*Source data*:
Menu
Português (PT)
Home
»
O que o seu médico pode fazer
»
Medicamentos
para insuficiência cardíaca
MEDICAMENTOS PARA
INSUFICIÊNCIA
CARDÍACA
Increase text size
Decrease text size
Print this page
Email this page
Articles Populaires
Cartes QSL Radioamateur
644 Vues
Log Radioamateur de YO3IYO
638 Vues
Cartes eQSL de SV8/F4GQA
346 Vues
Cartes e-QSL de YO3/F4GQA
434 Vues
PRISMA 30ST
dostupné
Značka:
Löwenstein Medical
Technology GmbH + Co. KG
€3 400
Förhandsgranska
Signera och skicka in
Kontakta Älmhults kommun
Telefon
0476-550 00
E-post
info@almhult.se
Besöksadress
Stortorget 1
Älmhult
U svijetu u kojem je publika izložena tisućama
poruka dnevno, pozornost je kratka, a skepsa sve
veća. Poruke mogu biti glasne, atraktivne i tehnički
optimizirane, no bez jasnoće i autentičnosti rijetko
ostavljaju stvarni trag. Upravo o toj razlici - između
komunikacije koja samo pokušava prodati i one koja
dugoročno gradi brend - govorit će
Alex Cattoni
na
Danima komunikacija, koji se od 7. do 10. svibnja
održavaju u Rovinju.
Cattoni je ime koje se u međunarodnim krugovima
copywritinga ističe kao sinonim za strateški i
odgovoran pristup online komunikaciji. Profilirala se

*TASK DETAILS*:
Copy exactly the line containing "Log Radioamateur de YO3IYO" and each line after it through the end of the records above.

*SOLVED PROBLEM*:
Log Radioamateur de YO3IYO
638 Vues
Cartes eQSL de SV8/F4GQA
346 Vues
Cartes e-QSL de YO3/F4GQA
434 Vues
PRISMA 30ST
dostupné
Značka:
Löwenstein Medical
Technology GmbH + Co. KG
€3 400
Förhandsgranska
Signera och skicka in
Kontakta Älmhults kommun
Telefon
0476-550 00
E-post
info@almhult.se
Besöksadress
Stortorget 1
Älmhult
U svijetu u kojem je publika izložena tisućama
poruka dnevno, pozornost je kratka, a skepsa sve
veća. Poruke mogu biti glasne, atraktivne i tehnički
optimizirane, no bez jasnoće i autentičnosti rijetko
ostavljaju stvarni trag. Upravo o toj razlici - između
komunikacije koja samo pokušava prodati i one koja
dugoročno gradi brend - govorit će
Alex Cattoni
na
Danima komunikacija, koji se od 7. do 10. svibnja
održavaju u Rovinju.
Cattoni je ime koje se u međunarodnim krugovima
copywritinga ističe kao sinonim za strateški i
odgovoran pristup online komunikaciji. Profilirala se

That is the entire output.